TAYLOR IS STANDING in my villa in Mauritius. I don’t rule out the possibility that I have a tumour the size of a grapefruit in my head and her sudden appearance is the last misfiring of neurons before I collapse twitching to the floor.
“Holy crap,” she says, looking as shocked as I am. That probably means she’s not caused by a fruit sized growth in my brain. Oddly, this doesn’t make me feel better. “I’m sorry. I couldn’t resist knocking. I didn’t hear anyone next door, so I figured it was safe.”
“What are you doing here?”
“Same thing as you. I booked the Beachcomber job,” she says. “But you didn’t even cast for this job.”
She shrugs. “They saw me at the casting with you and Damian, found me on the Origin Models website and requested my card. Next thing I knew I was flying to Africa.”
“I don’t believe this,” I say, shaking my head. Taylor crossed two continents and countless time zones to torment me in paradise. Fate has a penchant for the cruel and unusual. “How could this happen?”
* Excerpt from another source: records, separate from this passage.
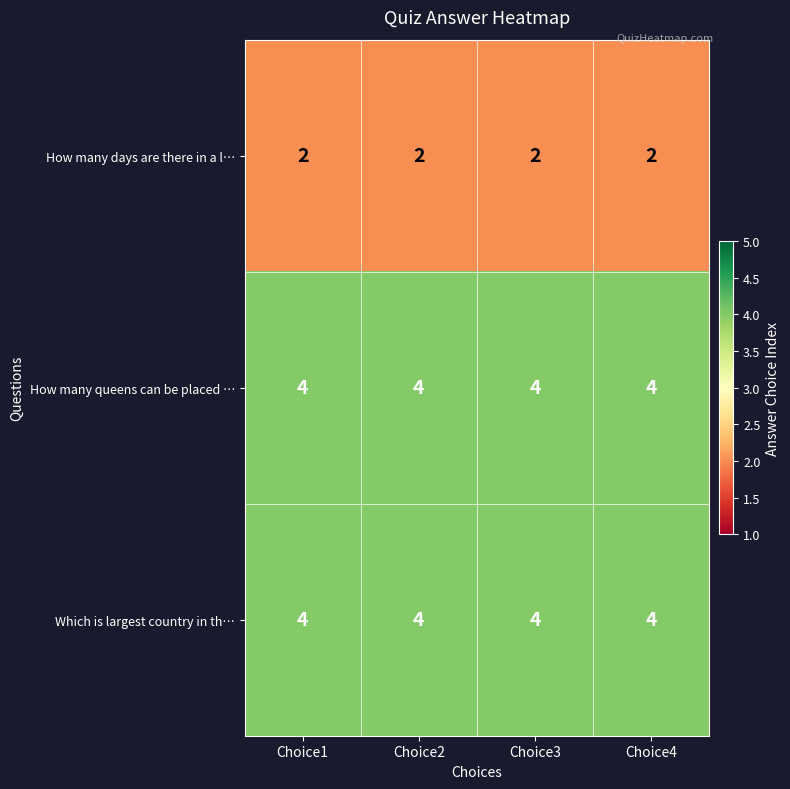

At how many categories does at least one series exceed 2?

4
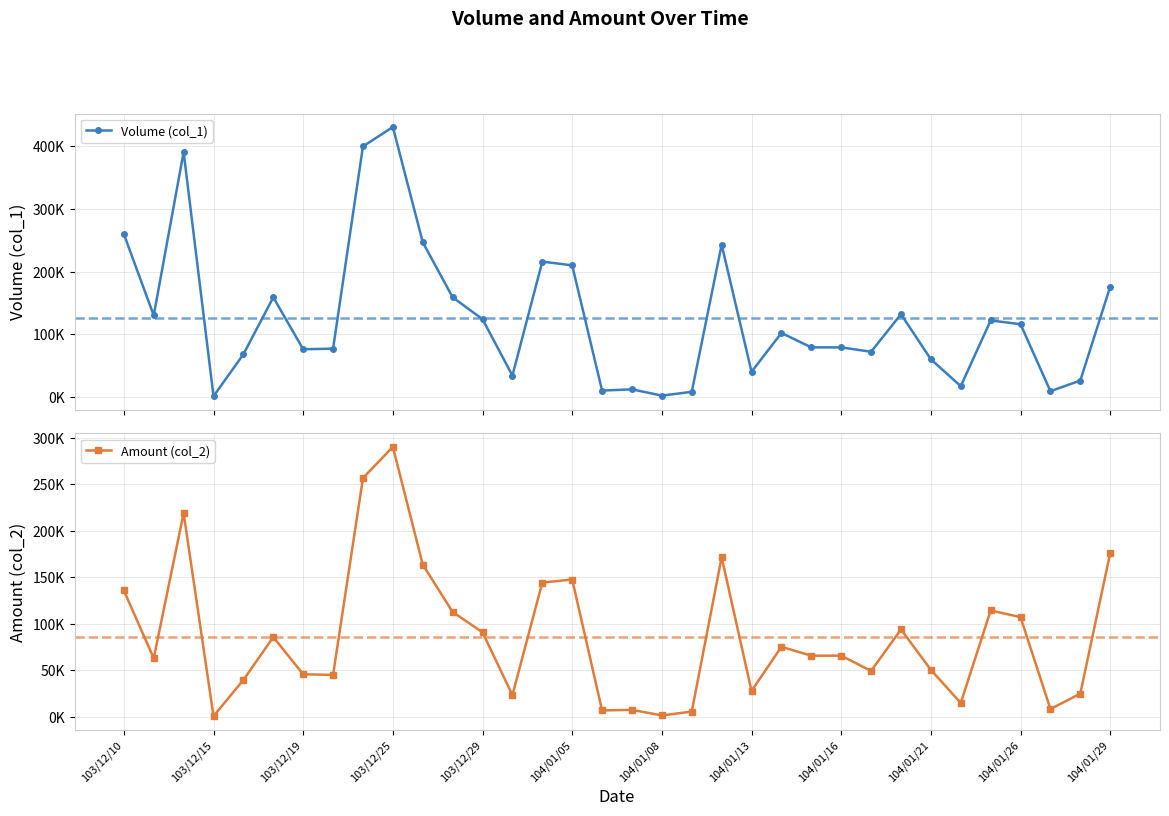

What are all the series names shown in the legend?

Volume (col_1), Amount (col_2)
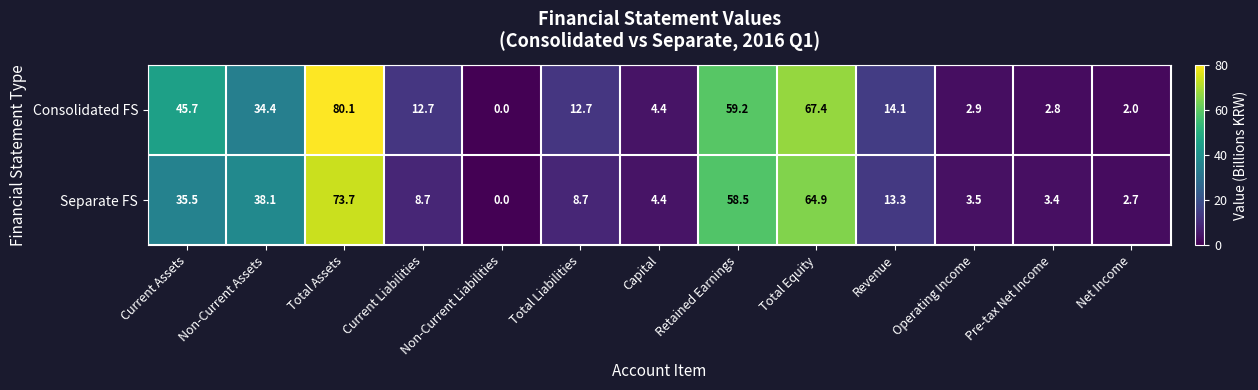

What is the total value across all series at Pre-tax Net Income?

6.2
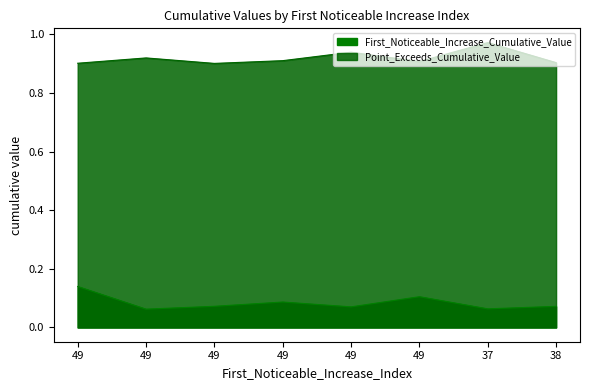

What is the spread (max minus min) of values at 49?

0.8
“Sorry. We can close the door,” She frowns. “I didn’t mean to interrupt anything.”
“Fine.”
She probably can’t wait to get back on Snapchat to check if Damian’s sent her any new dick picks. This makes me wonder if he puts little horns on it, or edits in a cruddy rainbow spouting from the tip, and this makes me feel sick to my stomach.
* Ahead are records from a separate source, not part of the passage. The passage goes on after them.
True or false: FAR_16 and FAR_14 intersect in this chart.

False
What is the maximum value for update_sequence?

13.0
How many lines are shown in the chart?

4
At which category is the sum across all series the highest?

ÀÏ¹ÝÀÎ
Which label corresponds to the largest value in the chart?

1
“Oh, Genevieve told me if I saw you, to mention that
everyone is having dinner at the resort restaurant in half an hour.” She gives me a forced smile. “See you there. I guess.”
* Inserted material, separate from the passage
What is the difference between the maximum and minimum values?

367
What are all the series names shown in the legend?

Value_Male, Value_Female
“Yeah, sure.” I shut the door and lock it.
Dinner with Taylor at a posh restaurant on an exotic island. Something is definitely fucked up because right now that sounds as appealing as taking a Taser-fired electrified dart to my left eye.
I’ve concluded that Taylor winking at me during the Hugo Boss show was a tease, like when the most popular girl in school winks at the geekiest reject kid because she knows it’s going to work him into a masturbation frenzy at home. It’s cruel but funny—until you’re the reject.
The resort restaurant is low-lit by kerosene torches fastened to bamboo poles. Our table is on a veranda with a view of the moon reflecting off the ocean. I busy myself eating a palm heart salad while Taylor sits next to me listening to Marcel tell some story about when he was in the Navy. Marcel was in the Navy. What a fucking jerk.
“Wow, what a life you’ve had,” Taylor says, when Marcel finishes speaking. Marcel sits there looking proud to be French. I wish I wasn’t sitting next to Taylor listening to his obvious attempts to impress, but it was unavoidable. Clients always sit the models together at meals. It’s the same logic behind the kiddie table at Thanksgiving dinner. They keep the models together in case all the adult talk gets too intensive for our stagnant brains to process. This way we can keep each other entertained, and they avoid tantrums and incessant whining.“You two make a really cute couple,” Marcel says. “I can see why Genevieve picked you guys.”
I know this is part of Marcel’s game, but when Taylor glances at me, I feel my face flush. I make a show of dabbing my forehead with my napkin like it’s too hot.
“You know each other, no?” Genevieve says, inexplicably wearing sunglasses to block the moonlight.
“A little bit,” Taylor says, her big green eyes catching the torchlight when she glances at me. I wish she didn’t always look like she just fell out of a Guess campaign.